Blu-ray Managed Copy Discussed

Brent Evans —  June 23, 2009

Blu-ray LogoYou may have heard recently that Blu-ray has plans to get managed copy – the ability to make a copy of your Blu-ray Disc within limits as defined by the studios.  That’s a great step in the right direction, but there are many negatives to the way it will be implemented. Ben Drawbaugh at EngadgetHD has the scoop on how it will work and the possible uses for this type of functionality.

We’ll get out the bad things we know about this first:

The Bad:

  • Will require new hardware – yes all that money you dropped on those shiny new Blu-ray players won’t get you managed copy ever.
  • Not free.  It will have some cost as defined by the studio.  Not a surprise, but still, do we really want to pay for the same movie over and over and over???
  • Apple hasn’t joined the group of studios for the finalized AACS license so it’s unlikely we’ll see support for putting that copy of Blu-ray onto your Mac or iPhone.
  • You’ll need an internet connection to copy the disk so it can check with the DRM server.
  • There’s already an excellent (if not a bit of a stretch of the rules) way to do this with AnyDVD HD.

The Good:

  • They are at least trying to answer the need for more portability of the media albeit in the typical imperfect way.
  • According to EngadgetHD’s interview with the chair of the AACS business group, managed copy was designed with the “movie jukebox” use concept in mind.  So the use in a HTPC-type scenario just might work.
  • The concept is a good one.  One that has a lot of potential and at least acknowledges the studios know (or are starting to understand) how its customers want to use their purchased media.
  • Apple could still get on board by the time managed copy goes live in 2010.

If you’re at all interested in Blu-ray, be sure and read the article on EngadgetHD – it’s a good one.

Check out more of Brent’s reflections on tech, gadgets, software and media at Geek Tonic.

5 responses to Blu-ray Managed Copy Discussed

  1. The irony is that HD DVD had this planned too and was going to use Vista as the jukebox. Guess that didn’t work out so well. And wonder if this is too niche and potentially too confusing for the vast majority of consumers. I can’t recall the last time I even bought any sort of video disc – it’s all been Netflix or streaming/downloaded video.

  2. Blu-ray is painfully behind the curve. The overlords of the standard are slow to release consumer-friendly features since they’re mainly focused on restriction piracy. A valid concern, but not to the detriment of consumer options, particularly when digital distribution is becoming a reality, even for HD.

  3. What about the Playstation 3? Will it do managed copies with a Firmware update or will it need a new hardware revision of the PS3 to support it?

  4. This could be interesting if the cost is nominal. Of course, since this is up to the studios look for the cost to be something crazy like $20 per copy.

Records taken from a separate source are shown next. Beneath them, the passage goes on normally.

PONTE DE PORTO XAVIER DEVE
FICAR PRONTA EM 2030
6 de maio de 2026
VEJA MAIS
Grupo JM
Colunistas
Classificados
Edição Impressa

  5. I don’t know about this.

    Personally, I have ONE BluRay player I paid $250 for, and we really don’t use it that much, since most of the movies we rent now come over the internet (Amazon VOD on Tivo, or Apple TV rentals mostly). I certainly won’t be buying another one any time soon.

    Media companies need to understand that we are watching them. When they sue Jammie Thomas for millions, we notice. When they push for draconian copyright legislation we notice. And if they think that makes us more likely to support their efforts and be nice law abiding citizens, they’ve got to be freaking kidding.

    I will not be investing in hard media like again. I certainly bought my share of DVDs at one time, but those days are gone. And most of those DVDs never got watched more than once.

    I already have the ability to do all the things managed copy is going to let me do, I just have to do them illegally, with my own freaking content. They’ve already trained me in how it was important to learn how to do that, keep the software current to break the latest schemes etc. Just to watch those Seinfeld episodes on DVDs I BOUGHT on my freaking iPod.

    I highly doubt most people will give this more than a passing glance.

    The only obvious time when I’d use this would be a DVD rental that I wasn’t going to get around to before I return it. Yes I’d pay another $2-$4 to have access to the movie in the future, if the process is simple and compatible with one of my existing devices (Apple TV, Tivo). If they charge too much, or the software is crap, or the process is too slow, or I lose access to the cover art or the extras, if the movie expires in 24 hours or 30 days, or ANYTHING ELSE that isn’t true when I rip the movie to my hard disk myself today, then forget it.